Тот с досадой отстранился.
- Когда ты бросишь эту привычку толкаться? Где только ни учился, по внешности - прямо кандидат наук, а как заговоришь - сразу пускаешь в ход кулаки.
- Такая порывистая натура, - хихикнул Салман.
- Привычка, - объяснил Наджаф. - Или толкнет тебя, или повторяет после каждого слова: "Дай пять!"
- И с такими привычками ты хочешь стать заместителем председателя? без обиняков спросил Ширзад.
У Салмана была удивительная способность отвечать на обидные слова шутками или смехом. Его ничем нельзя было уязвить. И сейчас он рассмеялся.
- Я не сумасшедший, у меня и так серьезная профессия. А колхоз жалко. Самый разгар работ, а у Рустама нет заместителя.
Салман действительно зарился на пост заместителя. Он считал что должность колхозного бухгалтера только ступенька; ему хотелось командовать, давать указания, быть окруженным послушными, исполнительными помощниками.
Чтобы выпытать мнение Ширзада, Салман скромно добавил:
- Какой же я заместитель? Опыта нет.
Он ждал, что ему ответят, что, мол, опыт - дело наживное, были бы способности да старание. Но Ширзад и Наджаф промолчали.
Закончив беседу с колхозниками, Рустам направился к клубу. Молодые люди приосанились, подтянулись.
- Комсомолец Наджаф, чего косишься? - ворчливо спросил на ходу председатель.
- Слепота пусть покарает того, кто косится, а я привык смотреть в глаза людям прямо, - с достоинством ответил Наджаф. - Собрание, говорят, опять созываете? - осведомился он с усмешкой.
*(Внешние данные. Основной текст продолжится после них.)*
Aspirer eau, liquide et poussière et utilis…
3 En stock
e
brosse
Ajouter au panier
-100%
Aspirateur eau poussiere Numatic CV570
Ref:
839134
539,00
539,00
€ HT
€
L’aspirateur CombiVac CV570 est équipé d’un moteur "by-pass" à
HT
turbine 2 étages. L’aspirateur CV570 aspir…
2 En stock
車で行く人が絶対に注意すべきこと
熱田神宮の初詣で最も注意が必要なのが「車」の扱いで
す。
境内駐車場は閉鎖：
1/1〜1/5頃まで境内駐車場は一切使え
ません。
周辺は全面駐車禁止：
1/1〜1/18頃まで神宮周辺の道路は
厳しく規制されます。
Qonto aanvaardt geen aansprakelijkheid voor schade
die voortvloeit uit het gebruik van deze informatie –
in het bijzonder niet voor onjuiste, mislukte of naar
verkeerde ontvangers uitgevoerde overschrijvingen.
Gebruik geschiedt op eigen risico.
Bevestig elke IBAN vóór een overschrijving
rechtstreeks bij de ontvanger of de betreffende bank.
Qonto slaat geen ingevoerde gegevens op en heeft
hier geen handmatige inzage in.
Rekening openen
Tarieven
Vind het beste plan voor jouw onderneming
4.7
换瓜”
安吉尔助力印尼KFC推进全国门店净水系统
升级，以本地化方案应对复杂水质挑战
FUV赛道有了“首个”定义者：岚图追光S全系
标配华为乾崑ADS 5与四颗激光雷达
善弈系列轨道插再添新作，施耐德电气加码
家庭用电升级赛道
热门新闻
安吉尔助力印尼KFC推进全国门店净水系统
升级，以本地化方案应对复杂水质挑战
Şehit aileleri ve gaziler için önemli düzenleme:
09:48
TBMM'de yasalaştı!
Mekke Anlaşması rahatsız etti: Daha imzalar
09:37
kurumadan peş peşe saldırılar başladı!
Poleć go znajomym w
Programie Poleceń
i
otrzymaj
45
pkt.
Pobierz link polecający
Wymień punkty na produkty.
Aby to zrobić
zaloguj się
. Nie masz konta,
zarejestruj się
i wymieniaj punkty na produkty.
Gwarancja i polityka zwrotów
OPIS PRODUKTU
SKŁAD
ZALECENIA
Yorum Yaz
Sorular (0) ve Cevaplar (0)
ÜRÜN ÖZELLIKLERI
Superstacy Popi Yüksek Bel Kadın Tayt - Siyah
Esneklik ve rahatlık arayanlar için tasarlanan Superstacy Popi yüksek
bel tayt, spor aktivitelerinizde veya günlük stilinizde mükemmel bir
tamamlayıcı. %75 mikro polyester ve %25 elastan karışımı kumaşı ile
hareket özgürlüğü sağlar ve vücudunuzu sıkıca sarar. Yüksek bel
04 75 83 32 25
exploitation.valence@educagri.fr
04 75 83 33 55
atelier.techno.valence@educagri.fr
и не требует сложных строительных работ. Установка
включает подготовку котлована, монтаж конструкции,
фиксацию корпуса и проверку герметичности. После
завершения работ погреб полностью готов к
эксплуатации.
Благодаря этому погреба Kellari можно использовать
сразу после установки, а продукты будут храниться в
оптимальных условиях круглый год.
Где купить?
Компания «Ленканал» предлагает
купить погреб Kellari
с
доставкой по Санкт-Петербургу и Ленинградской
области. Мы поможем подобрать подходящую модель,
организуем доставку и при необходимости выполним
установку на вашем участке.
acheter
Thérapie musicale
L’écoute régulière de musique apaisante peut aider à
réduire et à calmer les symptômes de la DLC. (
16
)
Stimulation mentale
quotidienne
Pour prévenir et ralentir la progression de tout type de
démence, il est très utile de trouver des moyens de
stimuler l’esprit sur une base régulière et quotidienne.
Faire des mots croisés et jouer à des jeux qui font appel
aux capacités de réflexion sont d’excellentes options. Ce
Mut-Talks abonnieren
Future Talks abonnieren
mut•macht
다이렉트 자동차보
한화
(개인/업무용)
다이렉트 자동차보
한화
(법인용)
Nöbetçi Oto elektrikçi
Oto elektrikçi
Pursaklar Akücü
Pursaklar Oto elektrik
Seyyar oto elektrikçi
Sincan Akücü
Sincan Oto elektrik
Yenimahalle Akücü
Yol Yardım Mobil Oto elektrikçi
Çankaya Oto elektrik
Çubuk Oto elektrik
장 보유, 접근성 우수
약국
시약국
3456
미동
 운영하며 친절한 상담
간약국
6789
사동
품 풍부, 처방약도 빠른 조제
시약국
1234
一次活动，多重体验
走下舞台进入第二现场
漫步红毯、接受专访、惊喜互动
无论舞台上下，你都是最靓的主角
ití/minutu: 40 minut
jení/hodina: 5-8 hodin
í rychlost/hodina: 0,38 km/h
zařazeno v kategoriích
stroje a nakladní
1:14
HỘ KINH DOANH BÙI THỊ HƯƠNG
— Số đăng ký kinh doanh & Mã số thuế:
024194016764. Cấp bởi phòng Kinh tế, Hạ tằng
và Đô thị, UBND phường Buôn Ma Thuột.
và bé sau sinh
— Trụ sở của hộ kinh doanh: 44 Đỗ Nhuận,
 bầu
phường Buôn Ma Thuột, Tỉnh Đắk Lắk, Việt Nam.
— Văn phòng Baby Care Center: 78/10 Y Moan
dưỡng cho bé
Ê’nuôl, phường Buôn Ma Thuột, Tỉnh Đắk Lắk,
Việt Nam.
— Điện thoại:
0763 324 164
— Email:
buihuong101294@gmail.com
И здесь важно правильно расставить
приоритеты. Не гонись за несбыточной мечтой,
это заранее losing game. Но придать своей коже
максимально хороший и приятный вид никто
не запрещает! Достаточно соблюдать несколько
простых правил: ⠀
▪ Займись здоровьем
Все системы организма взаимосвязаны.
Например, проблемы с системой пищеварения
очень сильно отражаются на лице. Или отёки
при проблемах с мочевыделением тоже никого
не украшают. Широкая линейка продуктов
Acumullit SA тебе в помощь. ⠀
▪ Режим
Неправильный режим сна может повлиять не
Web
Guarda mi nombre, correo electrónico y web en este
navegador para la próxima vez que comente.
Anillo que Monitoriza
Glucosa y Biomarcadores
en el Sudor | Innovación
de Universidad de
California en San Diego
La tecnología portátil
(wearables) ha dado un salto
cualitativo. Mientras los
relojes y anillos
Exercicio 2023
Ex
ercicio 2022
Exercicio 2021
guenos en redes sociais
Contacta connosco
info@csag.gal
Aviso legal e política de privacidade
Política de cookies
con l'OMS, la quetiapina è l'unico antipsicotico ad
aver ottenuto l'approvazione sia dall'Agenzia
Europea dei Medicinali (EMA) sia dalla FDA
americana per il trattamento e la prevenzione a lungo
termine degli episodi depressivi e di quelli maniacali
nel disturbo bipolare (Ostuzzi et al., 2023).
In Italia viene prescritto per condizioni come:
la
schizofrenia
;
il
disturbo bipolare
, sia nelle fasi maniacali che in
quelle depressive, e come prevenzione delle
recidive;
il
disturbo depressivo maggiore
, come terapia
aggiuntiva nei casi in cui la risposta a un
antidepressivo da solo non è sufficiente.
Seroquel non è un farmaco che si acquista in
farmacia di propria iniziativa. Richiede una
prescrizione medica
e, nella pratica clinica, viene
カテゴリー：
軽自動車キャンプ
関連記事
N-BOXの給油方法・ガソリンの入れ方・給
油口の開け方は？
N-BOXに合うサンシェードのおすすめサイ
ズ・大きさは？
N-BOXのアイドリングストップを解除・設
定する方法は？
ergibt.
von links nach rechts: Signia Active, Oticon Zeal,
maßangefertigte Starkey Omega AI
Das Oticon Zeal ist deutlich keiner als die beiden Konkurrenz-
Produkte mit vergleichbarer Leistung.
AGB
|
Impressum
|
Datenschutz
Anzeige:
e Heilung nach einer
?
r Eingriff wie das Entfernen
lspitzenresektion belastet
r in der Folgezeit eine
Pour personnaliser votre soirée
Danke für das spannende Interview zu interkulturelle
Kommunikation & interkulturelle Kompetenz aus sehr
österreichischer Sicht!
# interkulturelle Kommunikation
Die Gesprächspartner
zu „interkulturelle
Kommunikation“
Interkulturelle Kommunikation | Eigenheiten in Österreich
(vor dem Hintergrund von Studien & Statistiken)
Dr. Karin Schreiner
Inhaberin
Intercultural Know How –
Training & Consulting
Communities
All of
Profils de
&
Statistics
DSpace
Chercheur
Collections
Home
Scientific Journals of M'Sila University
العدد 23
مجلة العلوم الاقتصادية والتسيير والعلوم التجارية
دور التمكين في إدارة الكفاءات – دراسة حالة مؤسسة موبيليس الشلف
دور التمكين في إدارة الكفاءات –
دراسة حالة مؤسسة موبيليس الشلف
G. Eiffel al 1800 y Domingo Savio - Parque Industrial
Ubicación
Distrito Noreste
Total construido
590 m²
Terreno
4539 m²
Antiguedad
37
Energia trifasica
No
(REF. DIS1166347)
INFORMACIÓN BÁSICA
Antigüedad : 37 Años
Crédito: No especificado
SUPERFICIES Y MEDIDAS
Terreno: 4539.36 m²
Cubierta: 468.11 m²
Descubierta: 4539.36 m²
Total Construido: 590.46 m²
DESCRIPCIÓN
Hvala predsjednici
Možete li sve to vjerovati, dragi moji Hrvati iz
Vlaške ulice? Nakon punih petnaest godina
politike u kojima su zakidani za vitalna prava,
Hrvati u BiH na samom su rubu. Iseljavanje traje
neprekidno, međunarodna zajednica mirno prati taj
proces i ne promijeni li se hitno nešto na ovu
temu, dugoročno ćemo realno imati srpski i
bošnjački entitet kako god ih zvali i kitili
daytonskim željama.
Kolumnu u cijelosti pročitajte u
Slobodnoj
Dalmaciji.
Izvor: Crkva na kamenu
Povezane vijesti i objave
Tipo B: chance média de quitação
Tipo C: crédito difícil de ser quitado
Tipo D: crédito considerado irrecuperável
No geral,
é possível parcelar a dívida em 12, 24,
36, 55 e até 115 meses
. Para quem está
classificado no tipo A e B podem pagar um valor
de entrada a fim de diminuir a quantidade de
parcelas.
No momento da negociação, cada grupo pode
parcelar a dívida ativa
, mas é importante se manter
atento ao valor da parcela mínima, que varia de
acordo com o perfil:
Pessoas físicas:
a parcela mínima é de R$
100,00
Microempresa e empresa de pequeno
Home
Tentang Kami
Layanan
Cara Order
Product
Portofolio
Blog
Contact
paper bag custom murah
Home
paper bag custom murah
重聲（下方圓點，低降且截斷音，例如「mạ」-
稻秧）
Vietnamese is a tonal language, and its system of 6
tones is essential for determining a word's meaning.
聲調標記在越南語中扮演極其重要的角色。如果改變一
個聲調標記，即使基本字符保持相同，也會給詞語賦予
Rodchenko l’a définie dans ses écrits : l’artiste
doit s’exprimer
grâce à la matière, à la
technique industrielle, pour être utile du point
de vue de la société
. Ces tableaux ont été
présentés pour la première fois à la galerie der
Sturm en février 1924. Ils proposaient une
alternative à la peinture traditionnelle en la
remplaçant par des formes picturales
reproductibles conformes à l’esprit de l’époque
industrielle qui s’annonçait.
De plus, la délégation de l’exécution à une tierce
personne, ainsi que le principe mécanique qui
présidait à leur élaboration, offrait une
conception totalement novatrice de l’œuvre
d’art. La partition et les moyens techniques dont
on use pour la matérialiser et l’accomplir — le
Рустам и виду не подал, что почувствовал иронию.
- Да, созываю. А что, у комсомола тоже собрание? Мировой политикой станете заниматься? Или опять об урожайности разговор?
Председатель спрашивал об этом не без тайного умысла. Всего два-три дня назад Наджаф на правлении колхоза предложил запланировать в этом году урожайность хлопка не менее тридцати центнеров с гектара.
Правда, у Наджафа не оказалось никаких расчетов, - так, отвлеченная мечта, пылкое стремление... И опытному в словесных схватках Рустаму с помощью Салмана и Ярмамеда удалось высмеять комсомольца.
- А ты подумал о колхозниках? - сказал ему в упор Рустам. - Я сею восемьдесят гектаров и сдаю государству плановых тысячу шестьсот тонн хлопка. За каждую сверхплановую тонну получаем в два раза дороже! В два! Приму я твое предложение - и завтра найдется в районе умник, сразу увеличит нам план на восемьсот тонн. Вот и пыхти!... Да мы тогда ни единой тонны не сдадим сверх плана. А что получат на трудодни колхозники? Гроши!